Todos los años, por estas fechas, repetimos la misma idea. Las vacaciones, especialmente si se viaja, son una magnífica oportunidad para descubrir otras cocinas, en muchos casos ajenas a nuestra cultura gastronómica.
Y no hace falta coger un avión para descubrir platos y alimentos que aquí serían exóticos, pero que no muy lejos son habituales. Desde la coquinaria del pato en el sur de Francia −intente comprar pato fresco en Zaragoza y verá− hasta los grelos gallegos o esos raros pescados que comen en las Canarias, sin olvidar los cientos sopas frías que proliferan por Andalucía.

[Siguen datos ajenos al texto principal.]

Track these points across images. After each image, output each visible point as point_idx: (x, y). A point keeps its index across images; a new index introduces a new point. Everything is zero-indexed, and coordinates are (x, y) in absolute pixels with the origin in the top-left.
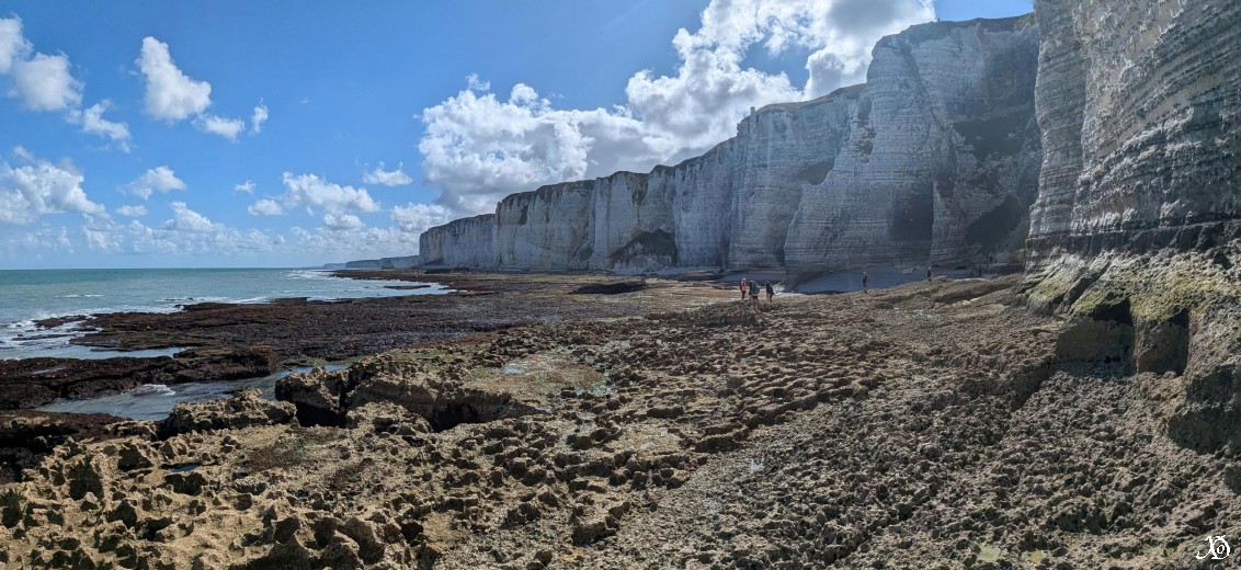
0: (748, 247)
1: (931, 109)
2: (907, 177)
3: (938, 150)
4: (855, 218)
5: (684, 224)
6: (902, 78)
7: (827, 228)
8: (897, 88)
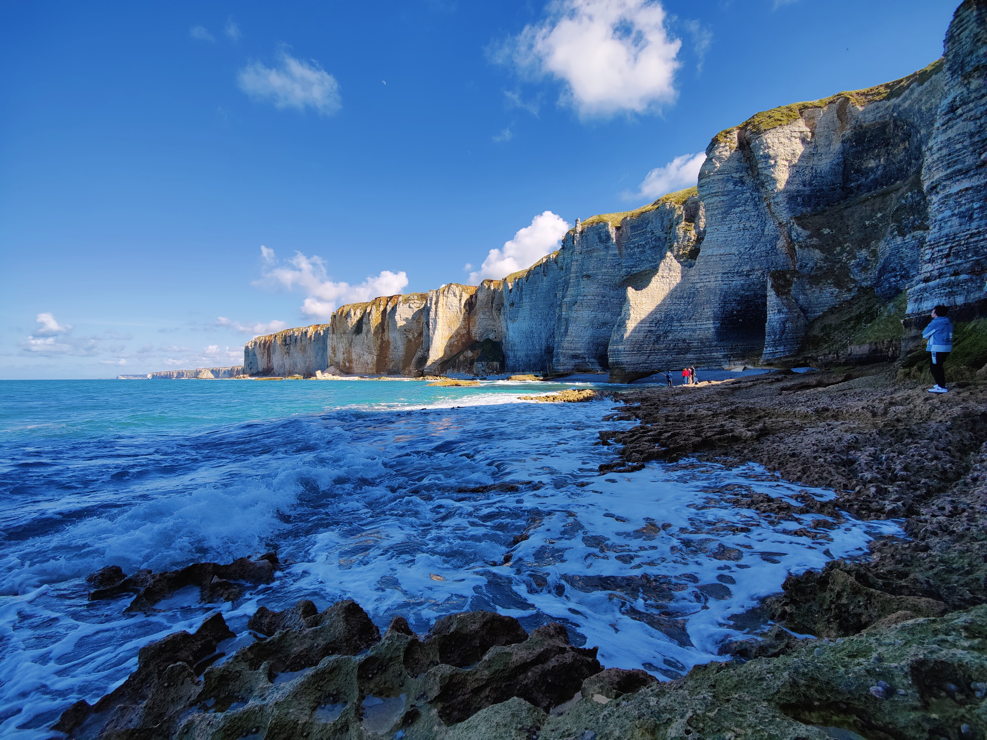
0: (571, 352)
1: (769, 205)
2: (736, 278)
3: (774, 248)
4: (679, 320)
5: (511, 333)
6: (737, 175)
7: (650, 331)
8: (730, 186)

Por más que las franquicias vayan invadiendo los centros turísticos, uniformizando la oferta, siempre queda quien, desde la humildad de una casa de comidas o la sofisticación de un restaurante de los que llamamos gastronómicos, preserva los alimentos de su entorno y los da a conocer a sus comensales. Tan sólo hay que buscarlos −ahora es muy fácil− o preguntar a los que allí viven.
Incluso sin salir de casa, puede uno disfrutar de unas vacaciones gastronómicas. Adentrándose en los barrios, buscando esos locales clásicos a los que les queda poco tiempo de vida, el que falta para la jubilación de sus dueños.
Es sabido que, cuando disfrutamos del ocio, estamos más abiertos a nuevas experiencias. El momento de atreverse con unos caracoles o perder la aversión a las olivas, de probar un plato de caza o esa rara verdura llamada borraja −esto vale para quienes nos visitan−, de disfrutar con una pasta o un arroz en su justo punto, al dente.
Aunque parezca por la amplia oferta de la industria alimentaria que comemos con mucha variedad, la terca realidad impone que consumimos cada vez menos variedades de hortalizas y frutas, que la uniformidad campea en los lineales. Eso sí, con diversidad de envases y colores.
Aproveche el viaje, descubra nuevas sensaciones palatales y no se olvide comprar algún producto local para prolongar el placer de la estancia una vez en casa. No se arrepentirá y contribuirá con las economías locales y de proximidad.